Bayern-torregen schlägt ein wie eine bombe: europas angst vor münchen wächst

6:1 in der Allianz Arena. Die Zahl brennt sich in die Netzhaut jener Teams, die noch gegen die Bayern müssen. Nach 90 Minuten, in denen Kompany seine Offensive entfesselte, steht fest: Die Münchner führen die Torschützen-Liste Europas an – und keiner kommt ihnen nahe.

Was sich da am 17. März gegen Mailand anbahnte, war kein Ausrutscher, sondern die logische Konsequenz aus einem System, das Gegner zerfetzt wie Papier. 34 Treffer in den letzten acht Pflichtspielen. Elf verschiedene Torschützen. Ein xG-Wert (Expected Goals) von 3,4 pro Spiel. Zahlen, die selbst die Analysten des FC Barcelona ins Stottern bringen.

Kompany lässt die handbremse lösen

Der Belgier verzichtet auf den tiki-taka-Perfektionismus seiner Vorgänger. Stattdessen fordert er: „Verticalität um jeden Preis.“ Musiala bekommt eine Freirolle zwischen den Linien, Sané startet schon im eigenen Strafraum, und Kane läuft nicht mehr nur in die Tiefe – er zieht sich raus, öffnet Räume für die Spätstarter. Das Ergebnis ist ein Sprint-Kapitalismus, der in jeder Sekunde neue Entscheidungsträger produziert.

Die Gegner? Sie reagieren, anstatt zu handeln. Mailand stellte am Dienstag drei Sechser auf – und sah trotzdem 17 Torschüsse. Die Bayern spielten, als gäbe es kein Rückspiel. Jetzt, da die Qualifikation gelaufen ist, droht dem Rückspiel die Gefahr, zur Statistik-Show zu verkommen. Kein Wunder, dass die UEFA intern bereits Szenarien durchrechnet: Was passiert, wenn München im Viertelfinale auf eine Defensive trifft, die in dieser Saison erst zwei Gegentore kassiert hat?

Die Antwort liefert ein Blick auf die Bank. Tel, der 18-Jährige, der in 237 Minuten bereits drei Tore erzielt. Laimer, der als „Pressing-Maschine“ in der zweiten Hälfte die Luft raubt. Und Kroos? Der Weltmeister schaut vom spanischen Fernsehsessel zu, aber seine DNA steckt in jedem Pass, den Kimmich jetzt spielt.
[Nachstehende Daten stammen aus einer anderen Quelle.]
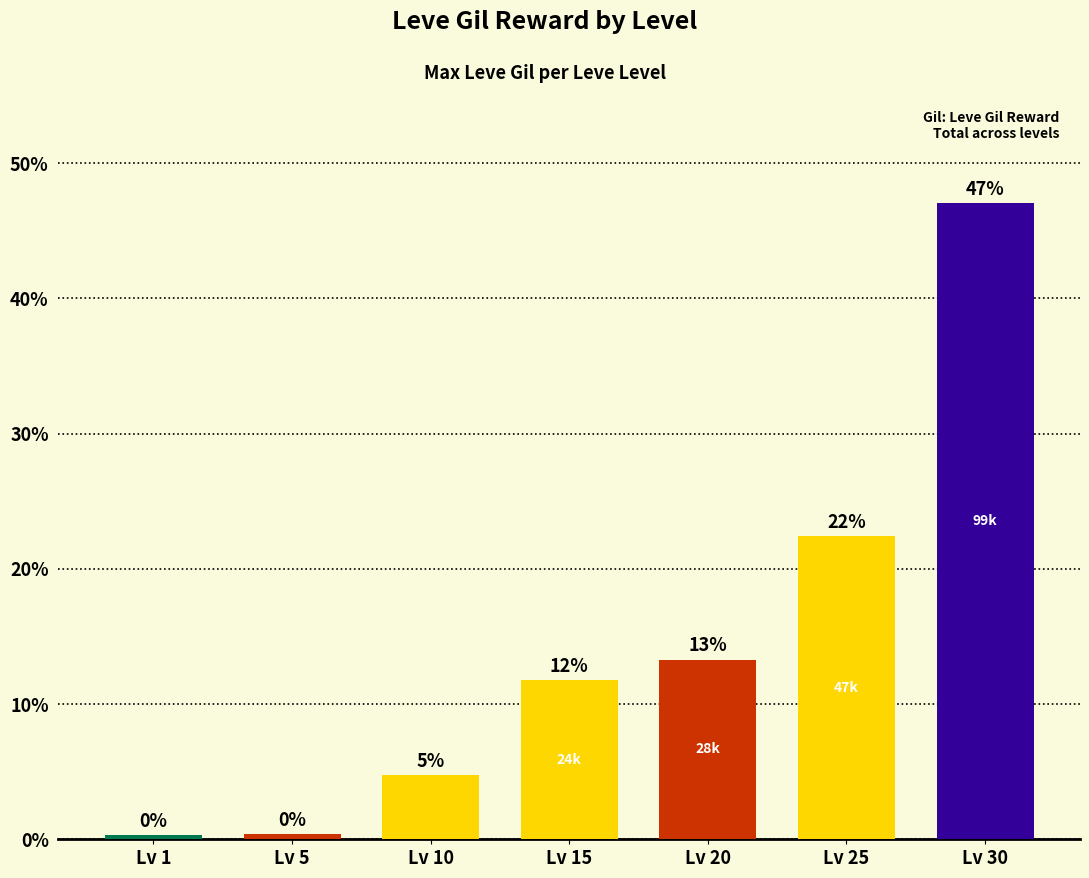

What is the sum of all values?

100.0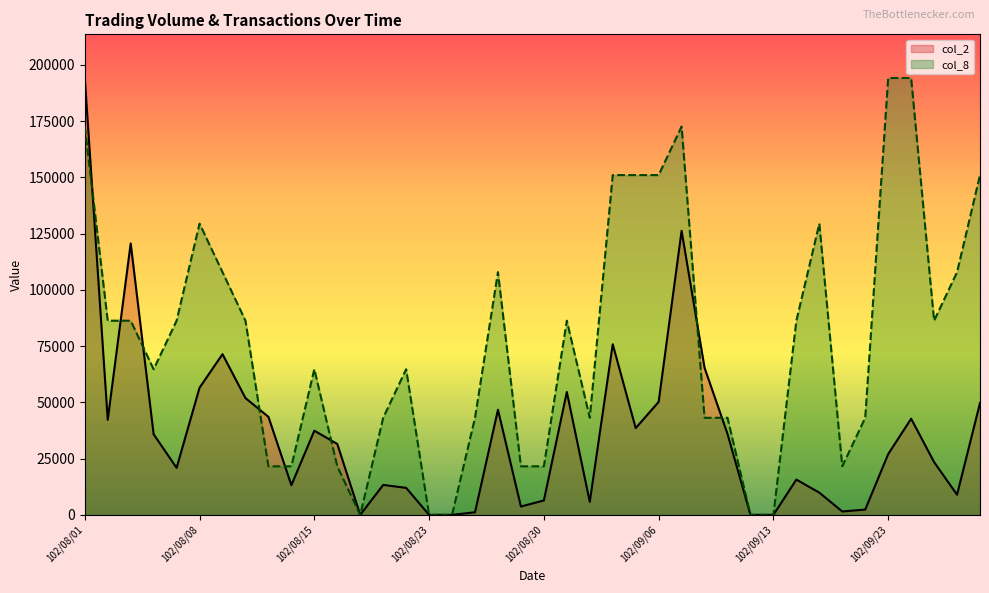

What is the sum of all col_8 values?

3105600.0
Die angst der europäischen elite hat ein gesicht

Die angst der europäischen elite hat ein gesicht

Es trägt eine rote Kappe und heißt Harry Kane. Der Engländer jagt nicht nur Lewandowskis Torrekord, er jagt die Mentalität eines ganzen Kontinents. „Wir wollen nicht nur gewinnen, wir wollen glänzen“, sagte er nach dem 6:1. Glanz, der in diesem Fall bedeutet: dem Gegner die Seele aus dem Leib zu spielen.

Am Ende bleibt eine Feststellung, die selbst die letzten Zweifler verstummen lässt: Wer München stoppen will, braucht mehr als eine defensive Mauer. Er braucht eine Zeitmaschine – und die gibt es nicht einmal auf dem Transfermarkt.